To do = Write out the data exactly, please, and omit the pictures.

"""

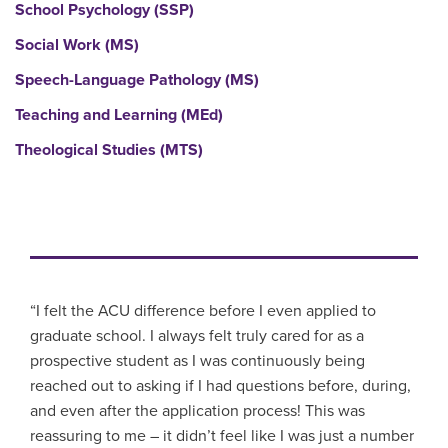
School Psychology (SSP)
Social Work (MS)
Speech-Language Pathology (MS)
Teaching and Learning (MEd)
Theological Studies (MTS)
“I felt the ACU difference before I even applied to
graduate school. I always felt truly cared for as a
prospective student as I was continuously being
reached out to asking if I had questions before, during,
and even after the application process! This was
reassuring to me – it didn’t feel like I was just a number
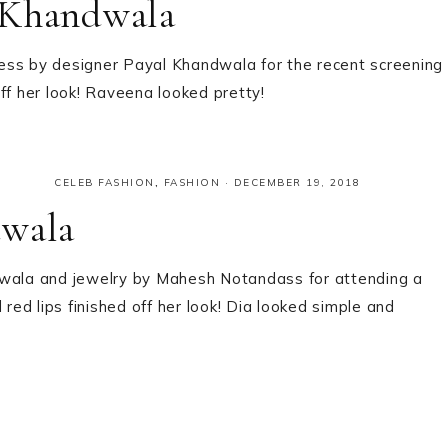
 Khandwala
ess by designer Payal Khandwala for the recent screening
ff her look! Raveena looked pretty!
CELEB FASHION
,
FASHION
·
DECEMBER 19, 2018
dwala
dwala and jewelry by Mahesh Notandass for attending a
 red lips finished off her look! Dia looked simple and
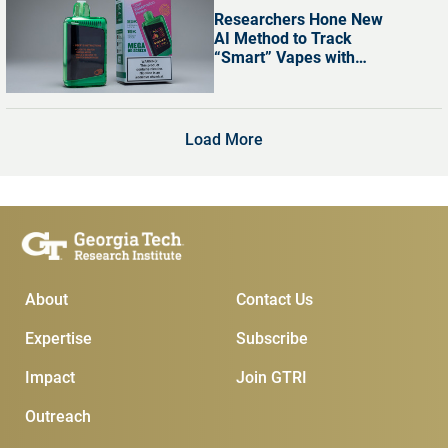
Researchers Hone New
AI Method to Track
“Smart” Vapes with
Digital Screens
Load More
Main Menu
Subscribe & Conta
About
Contact Us
Expertise
Subscribe
Impact
Join GTRI
Outreach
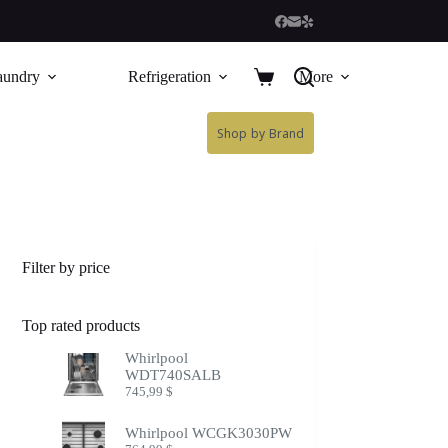
aundry
Refrigeration
More
Shop by Brand
Filter by price
Top rated products
Whirlpool
WDT740SALB
745,99
$
Whirlpool WCGK3030PW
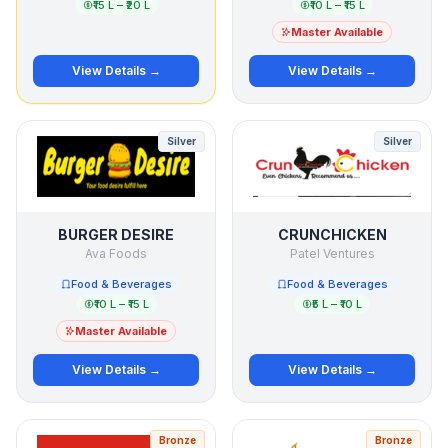
₹15 L – ₹20 L
₹10 L – ₹15 L
Master Available
View Details →
View Details →
Silver
Silver
BURGER DESIRE
CRUNCHICKEN
Ava Foods
Patel Ventures
Food & Beverages
Food & Beverages
₹10 L – ₹15 L
₹5 L – ₹10 L
Master Available
View Details →
View Details →
Bronze
Bronze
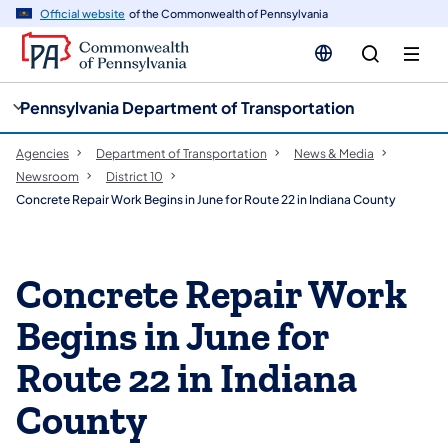
cy
n
Official website
of the Commonwealth of Pennsylvania
gation
tent
Pennsylvania Department of Transportation
Agencies
Department of Transportation
News & Media
Newsroom
District 10
Concrete Repair Work Begins in June for Route 22 in Indiana County
Concrete Repair Work
Begins in June for
Route 22 in Indiana
County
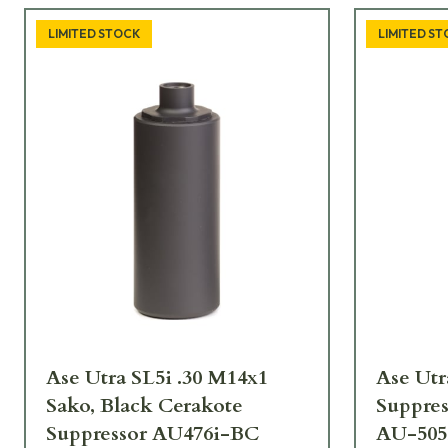
LIMITED STOCK
LIMITED S
Ase Utra SL5i .30 M14x1
Ase Utr
Sako, Black Cerakote
Suppres
Suppressor AU476i-BC
AU-505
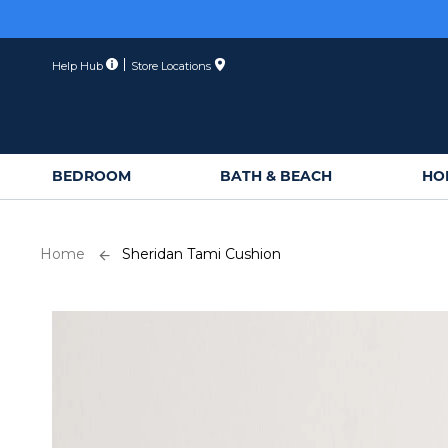
Skip
to
Content
Help Hub
Store Locations
BEDROOM
BATH & BEACH
HO
Home
Sheridan Tami Cushion
Skip
to
the
end
of
the
images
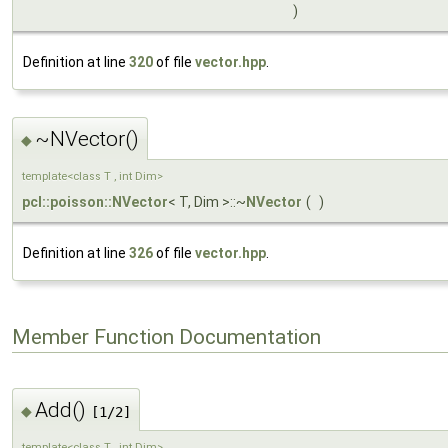
)
Definition at line
320
of file
vector.hpp
.
~NVector()
◆
template<class T , int Dim>
pcl::poisson::NVector
< T, Dim >::~
NVector
(
)
Definition at line
326
of file
vector.hpp
.
Member Function Documentation
Add()
◆
[1/2]
template<class T , int Dim>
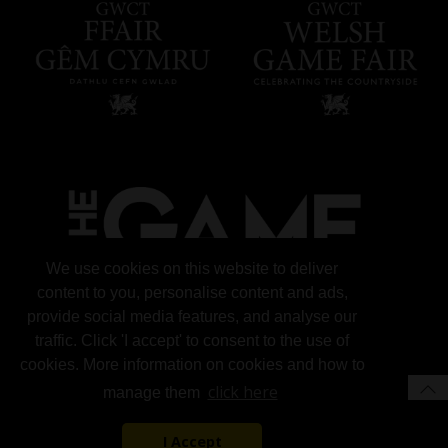
We use cookies on this website to deliver
content to you, personalise content and ads,
provide social media features, and analyse our
traffic. Click 'I accept' to consent to the use of
cookies. More information on cookies and how to
click here
manage them
I Accept
© 2026 Gun Trade News.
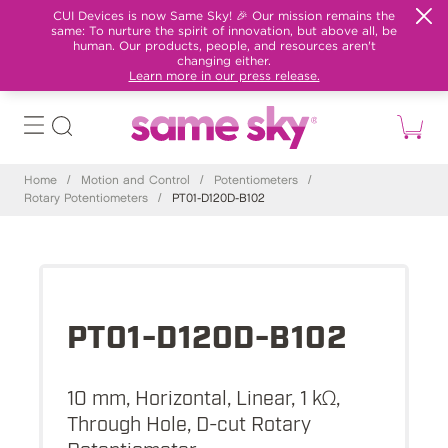
CUI Devices is now Same Sky! 🎉 Our mission remains the
same: To nurture the spirit of innovation, but above all, be
human. Our products, people, and resources aren't
changing either.
Learn more in our press release.
Home
/
Motion and Control
/
Potentiometers
/
Rotary Potentiometers
/
PT01-D120D-B102
PT01-D120D-B102
10 mm, Horizontal, Linear, 1 kΩ,
Through Hole, D-cut Rotary
Potentiometer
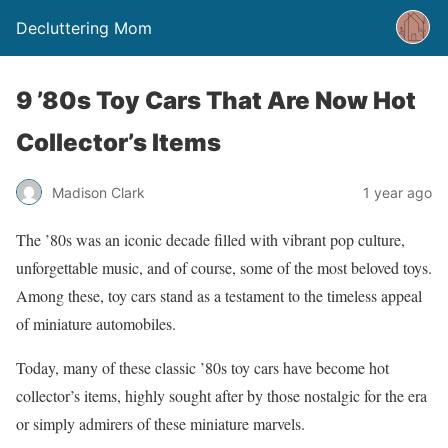
Decluttering Mom
9 ’80s Toy Cars That Are Now Hot
Collector’s Items
Madison Clark
1 year ago
The ’80s was an iconic decade filled with vibrant pop culture,
unforgettable music, and of course, some of the most beloved toys.
Among these, toy cars stand as a testament to the timeless appeal
of miniature automobiles.
Today, many of these classic ’80s toy cars have become hot
collector’s items, highly sought after by those nostalgic for the era
or simply admirers of these miniature marvels.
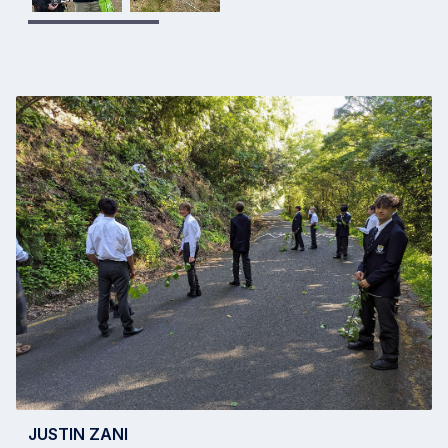
JUSTIN ZANI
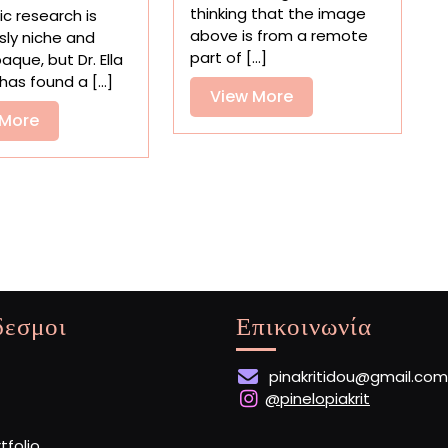
Mars
Artifacts
thinking that the image
c research is
Saw
and
above is from a remote
sly niche and
Some
Prized
part of [...]
aque, but Dr. Ella
Bright
Objects
has found a [...]
Blue
View
View More
as
Skies
Edible
View
More
 More
—
Replicas
More
Kind
Of
δεσμοι
Επικοινωνία
pinakritidou@gmail.com
@pinelopiakrit
rtfolio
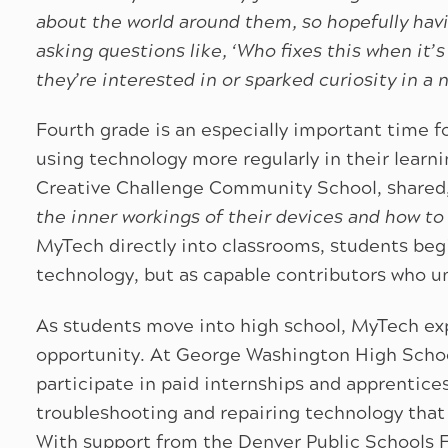
about the world around them, so hopefully havi
asking questions like, ‘Who fixes this when it
they’re interested in or sparked curiosity in a 
Fourth grade is an especially important time fo
using technology more regularly in their learn
Creative Challenge Community School, shared,
the inner workings of their devices and how to
MyTech directly into classrooms, students begi
technology, but as capable contributors who u
As students move into high school, MyTech exp
opportunity. At George Washington High Schoo
participate in paid internships and apprentice
troubleshooting and repairing technology that 
With support from the Denver Public Schools 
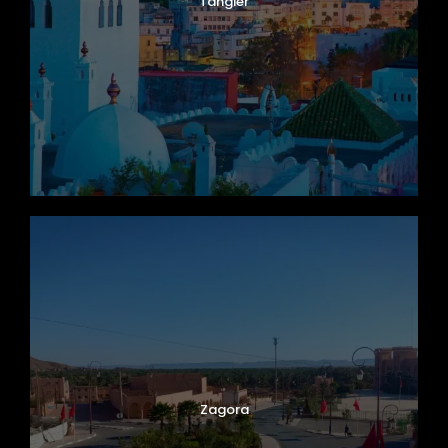
Tangier
Zagora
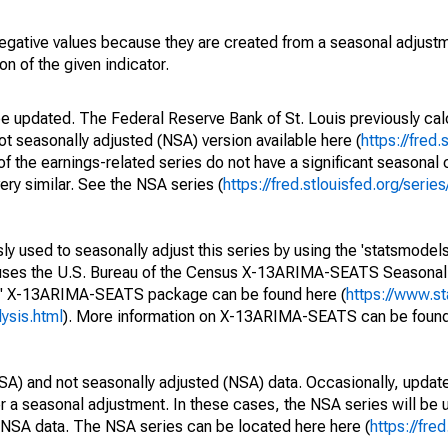
egative values because they are created from a seasonal adjust
on of the given indicator.
be updated. The Federal Reserve Bank of St. Louis previously cal
ot seasonally adjusted (NSA) version available here (
https://fred.
of the earnings-related series do not have a significant seasona
ery similar. See the NSA series (
https://fred.stlouisfed.org/se
y used to seasonally adjust this series by using the 'statsmodels
e uses the U.S. Bureau of the Census X-13ARIMA-SEATS Seasona
ls' X-13ARIMA-SEATS package can be found here (
https://www.s
ysis.html
). More information on X-13ARIMA-SEATS can be found
SA) and not seasonally adjusted (NSA) data. Occasionally, updates
ger a seasonal adjustment. In these cases, the NSA series will be
e NSA data. The NSA series can be located here here (
https://fre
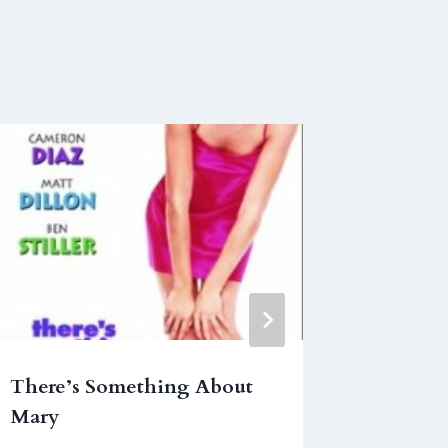
There’s Something About
Mighty
Mary
September 1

"""

Answer below =
School Psychology (SSP)
Social Work (MS)
Speech-Language Pathology (MS)
Teaching and Learning (MEd)
Theological Studies (MTS)
“I felt the ACU difference before I even applied to
graduate school. I always felt truly cared for as a
prospective student as I was continuously being
reached out to asking if I had questions before, during,
and even after the application process! This was
reassuring to me – it didn’t feel like I was just a number
 Khandwala
ess by designer Payal Khandwala for the recent screening
ff her look! Raveena looked pretty!
CELEB FASHION
,
FASHION
·
DECEMBER 19, 2018
dwala
dwala and jewelry by Mahesh Notandass for attending a
 red lips finished off her look! Dia looked simple and
Researchers Hone New
AI Method to Track
“Smart” Vapes with
Digital Screens
Load More
Main Menu
Subscribe & Conta
About
Contact Us
Expertise
Subscribe
Impact
Join GTRI
Outreach
aundry
Refrigeration
More
Shop by Brand
Filter by price
Top rated products
Whirlpool
WDT740SALB
745,99
$
Whirlpool WCGK3030PW
₹15 L – ₹20 L
₹10 L – ₹15 L
Master Available
View Details →
View Details →
Silver
Silver
BURGER DESIRE
CRUNCHICKEN
Ava Foods
Patel Ventures
Food & Beverages
Food & Beverages
₹10 L – ₹15 L
₹5 L – ₹10 L
Master Available
View Details →
View Details →
Bronze
Bronze
cy
n
Official website
of the Commonwealth of Pennsylvania
gation
tent
Pennsylvania Department of Transportation
Agencies
Department of Transportation
News & Media
Newsroom
District 10
Concrete Repair Work Begins in June for Route 22 in Indiana County
Concrete Repair Work
Begins in June for
Route 22 in Indiana
County
LIMITED STOCK
LIMITED S
Ase Utra SL5i .30 M14x1
Ase Utr
Sako, Black Cerakote
Suppres
Suppressor AU476i-BC
AU-505
Skip
to
Content
Help Hub
Store Locations
BEDROOM
BATH & BEACH
HO
Home
Sheridan Tami Cushion
Skip
to
the
end
of
the
images
)
Definition at line
320
of file
vector.hpp
.
~NVector()
◆
template<class T , int Dim>
pcl::poisson::NVector
< T, Dim >::~
NVector
(
)
Definition at line
326
of file
vector.hpp
.
Member Function Documentation
Add()
◆
[1/2]
template<class T , int Dim>
We use cookies on this website to deliver
content to you, personalise content and ads,
provide social media features, and analyse our
traffic. Click 'I accept' to consent to the use of
cookies. More information on cookies and how to
click here
manage them
I Accept
© 2026 Gun Trade News.
CUI Devices is now Same Sky! 🎉 Our mission remains the
same: To nurture the spirit of innovation, but above all, be
human. Our products, people, and resources aren't
changing either.
Learn more in our press release.
Home
/
Motion and Control
/
Potentiometers
/
Rotary Potentiometers
/
PT01-D120D-B102
PT01-D120D-B102
10 mm, Horizontal, Linear, 1 kΩ,
Through Hole, D-cut Rotary
Potentiometer
Decluttering Mom
9 ’80s Toy Cars That Are Now Hot
Collector’s Items
Madison Clark
1 year ago
The ’80s was an iconic decade filled with vibrant pop culture,
unforgettable music, and of course, some of the most beloved toys.
Among these, toy cars stand as a testament to the timeless appeal
of miniature automobiles.
Today, many of these classic ’80s toy cars have become hot
collector’s items, highly sought after by those nostalgic for the era
or simply admirers of these miniature marvels.
JUSTIN ZANI
Mars
Artifacts
thinking that the image
c research is
Saw
and
above is from a remote
sly niche and
Some
Prized
part of [...]
aque, but Dr. Ella
Bright
Objects
has found a [...]
Blue
View
View More
as
Skies
Edible
View
More
 More
—
Replicas
More
Kind
Of
δεσμοι
Επικοινωνία
pinakritidou@gmail.com
@pinelopiakrit
rtfolio
about the world around them, so hopefully havi
asking questions like, ‘Who fixes this when it
they’re interested in or sparked curiosity in a 
Fourth grade is an especially important time fo
using technology more regularly in their learn
Creative Challenge Community School, shared,
the inner workings of their devices and how to
MyTech directly into classrooms, students begi
technology, but as capable contributors who u
As students move into high school, MyTech exp
opportunity. At George Washington High Schoo
participate in paid internships and apprentice
troubleshooting and repairing technology that 
With support from the Denver Public Schools 
Tangier
Zagora
egative values because they are created from a seasonal adjust
on of the given indicator.
be updated. The Federal Reserve Bank of St. Louis previously cal
ot seasonally adjusted (NSA) version available here (
https://fred.
of the earnings-related series do not have a significant seasona
ery similar. See the NSA series (
https://fred.stlouisfed.org/se
y used to seasonally adjust this series by using the 'statsmodels
e uses the U.S. Bureau of the Census X-13ARIMA-SEATS Seasona
ls' X-13ARIMA-SEATS package can be found here (
https://www.s
ysis.html
). More information on X-13ARIMA-SEATS can be found
SA) and not seasonally adjusted (NSA) data. Occasionally, updates
ger a seasonal adjustment. In these cases, the NSA series will be
e NSA data. The NSA series can be located here here (
https://fre
There’s Something About
Mighty
Mary
September 1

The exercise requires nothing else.